The project ‘The Children's Bridge’ as a musical-scenic play by Ukrainian children and a local primary school class is a clearly polyaesthetically staged and reflected example of aesthetic education with plenty of daily relevance. Gerhard Hofbauer created a stage version based on the picture book story "The Children's Bridge" by Max Bolliger and Stepan Zavrel. The children are involved in a holistic creative process through music, dance, language and drama.
The result was presented on 27 April. Read a first review:
[gh] An audience of one hundred and twenty experienced a lively, impulsive stage performance of the picture book story “The Children's Bridge” by 35 children aged just under seven in the auditorium of the Educational Centre for Elementary Education on the weekend after Easter.
The class teachers Gisela Plasser of the primary school class from Parsch and Natalia Mykytyn from the Ukrainian Saturday school agree that this was a great achievement of their classes. Only six weeks were available to realise the music theatre project.
The initiative was launched by the Salzburg Festival Fund's decision to support the Salzburg section of Malteser Hospitaldienst in providing ‘musically creative support for children with refugee experience’, explains Gerhard Hofbauer, a member of the section management and himself a teacher and musician. He had already dramatised the popular picture book story several times with children. Two family clans, who jealously envy and fight each other, finally become friends thanks to an initiative by the children.
The children's play on stage took on a dramatic flavour. 'Arguments turn to anger, you don't realise what you're doing', one of the stage songs composed by Hofbauer begins. The children act out with touching identification how conflicts can escalate.
'All children want peace, peace that ensures happiness', they sing in another song. Their expressive gestures leave no doubt that they take the mission ‘Everyone can make an effort’ seriously.

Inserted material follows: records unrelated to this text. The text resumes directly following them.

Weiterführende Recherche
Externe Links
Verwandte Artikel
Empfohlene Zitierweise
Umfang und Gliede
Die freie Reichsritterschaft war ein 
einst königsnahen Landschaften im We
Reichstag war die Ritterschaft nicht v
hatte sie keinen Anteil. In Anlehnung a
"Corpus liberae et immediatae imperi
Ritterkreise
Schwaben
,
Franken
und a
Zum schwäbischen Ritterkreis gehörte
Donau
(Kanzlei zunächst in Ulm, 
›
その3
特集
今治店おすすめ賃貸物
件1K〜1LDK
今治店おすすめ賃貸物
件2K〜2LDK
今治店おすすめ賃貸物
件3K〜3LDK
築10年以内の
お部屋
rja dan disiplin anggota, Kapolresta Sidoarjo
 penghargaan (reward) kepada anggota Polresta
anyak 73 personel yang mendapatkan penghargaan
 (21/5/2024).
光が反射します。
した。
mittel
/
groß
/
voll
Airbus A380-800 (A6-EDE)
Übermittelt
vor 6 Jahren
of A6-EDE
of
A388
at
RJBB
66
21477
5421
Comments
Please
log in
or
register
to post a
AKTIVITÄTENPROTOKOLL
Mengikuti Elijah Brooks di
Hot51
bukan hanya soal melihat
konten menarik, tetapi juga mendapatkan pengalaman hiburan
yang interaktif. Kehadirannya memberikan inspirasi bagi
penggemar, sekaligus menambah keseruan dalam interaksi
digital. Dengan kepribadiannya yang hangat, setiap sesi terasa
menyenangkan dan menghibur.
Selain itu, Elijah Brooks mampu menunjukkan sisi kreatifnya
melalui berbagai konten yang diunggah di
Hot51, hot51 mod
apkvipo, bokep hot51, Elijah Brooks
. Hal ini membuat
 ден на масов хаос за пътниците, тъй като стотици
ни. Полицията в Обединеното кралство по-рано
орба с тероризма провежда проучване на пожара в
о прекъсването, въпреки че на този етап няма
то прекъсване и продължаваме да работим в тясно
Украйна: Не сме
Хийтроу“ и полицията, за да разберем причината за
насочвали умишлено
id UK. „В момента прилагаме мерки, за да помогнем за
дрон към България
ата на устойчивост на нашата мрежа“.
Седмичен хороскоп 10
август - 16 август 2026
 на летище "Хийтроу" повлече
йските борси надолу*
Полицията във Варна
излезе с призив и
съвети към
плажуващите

Dietmar Jürgens, as narrator, sensitively leads from one scene to the next, Natalia Mykytyn, accompanied by Gisela Plasser, bridges the intervals on the bandura with original Ukrainian sounds before the curtain rises again. Eighty minutes of theatre fly by.
As the person with overall responsibility, Gerhard Hofbauer would like to reflect on the work processes in more detail. How did the children emotionally perceive the social conflicts of the plot? What can be observed in their realisation in musical-scenic play? Does something from the so impressively portrayed play of conflict resolution have an effect beyond the events on stage?
It would not be the first time that a society entangled in many conflicts has seen hope in its children. The project ‘Musical support for children with refugee experience’ organised by the Salzburg Festival Fund, Malteser Hospitaldienst, the publishing house Bohem Press, the International Society for Polyaesthetic Education and the teachers from the participating schools opened up a magical space for children to experience, which they ultimately filled without hesitation with highly expressive performances.
Prolonged applause made it clear that they had succeeded in conveying the artistically convincing message: ‘Let's build a bridge for peace here and over there...’ wherever we feel it is threatened.